Past performance is no guide to future performance and persons needing advice should consult an independent financial adviser. No statement in this announcement is intended to be a profit forecast.

A copy of this announcement will be made available, free of charge subject to certain restrictions relating to persons resident in restricted jurisdictions, at www.asiarmplc.com by no later than 12 noon (London time) on the Business Day following the date of this announcement. Neither the content of the Company's website nor the content of any websites accessible from hyperlinks on the Company's website (or any other websites) is incorporated into, or forms part of, this announcement.

The directors of the Company accept responsibility for the information contained in this announcement relating to the Company. To the best of the knowledge and belief of the directors of the Company (who have taken all reasonable care to ensure that such is the case), the information contained in this announcement is in accordance with the facts and does not omit anything likely to affect the import of such information.

Please be aware that addresses, electronic addresses and certain information provided by Company shareholders, persons with information rights and other relevant persons for the receipt of communications from the Company may be provided to ACE during the offer period where requested under Section 4 of Appendix 4 of the City Code.
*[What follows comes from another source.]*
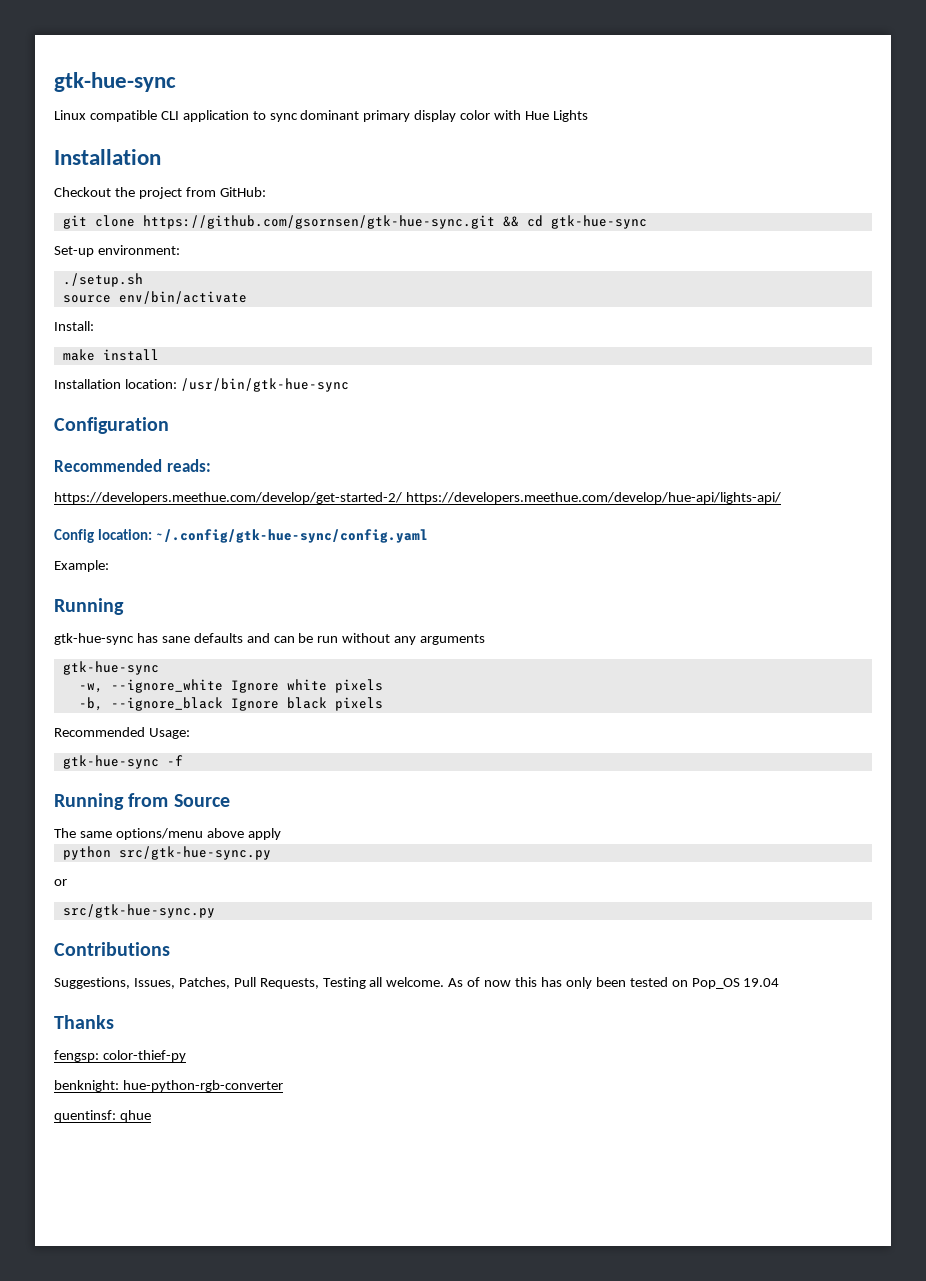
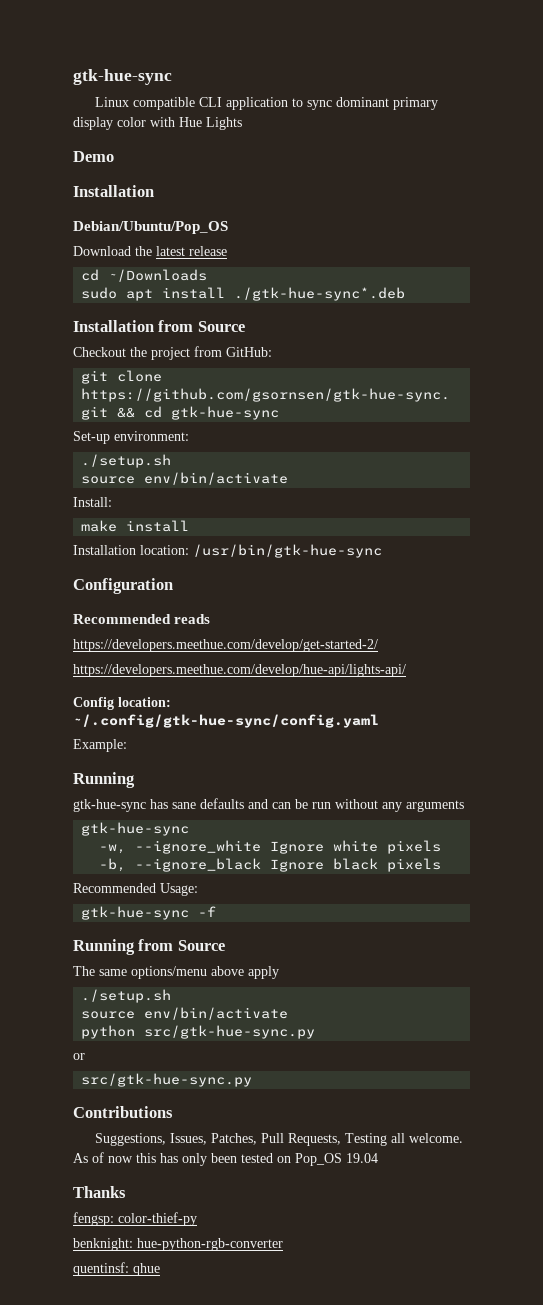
[54,149,161,165] // Installation -> [73,151,114,162] [73,185,154,197] [73,221,228,234] [73,246,227,256] [81,269,208,282] [81,287,406,301] [73,320,245,332] // Demo // Installation // Debian/Ubuntu/Pop_OS // Download the latest release // cd ~/Downloads // sudo apt install ./gtk-hue-sync*.deb // Installation from Source
[166,459,211,472] reads: -> [174,614,211,624] reads
(402, 498) none -> (378, 645) //
(281, 834) none -> [81,989,172,1003] [81,1007,289,1020] // ./setup.sh // source env/bin/activate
N M Rothschild & Sons Limited ("Rothschild"), which is authorised by the Prudential Regulation Authority and regulated by the Financial Conduct Authority and the Prudential Regulation Authority in the United Kingdom, is acting exclusively for the Company and for no one else in connection with the subject matter of this announcement and will not be responsible to anyone other than the Company for providing the protections afforded to its clients or for providing advice in connection with the subject matter of this announcement.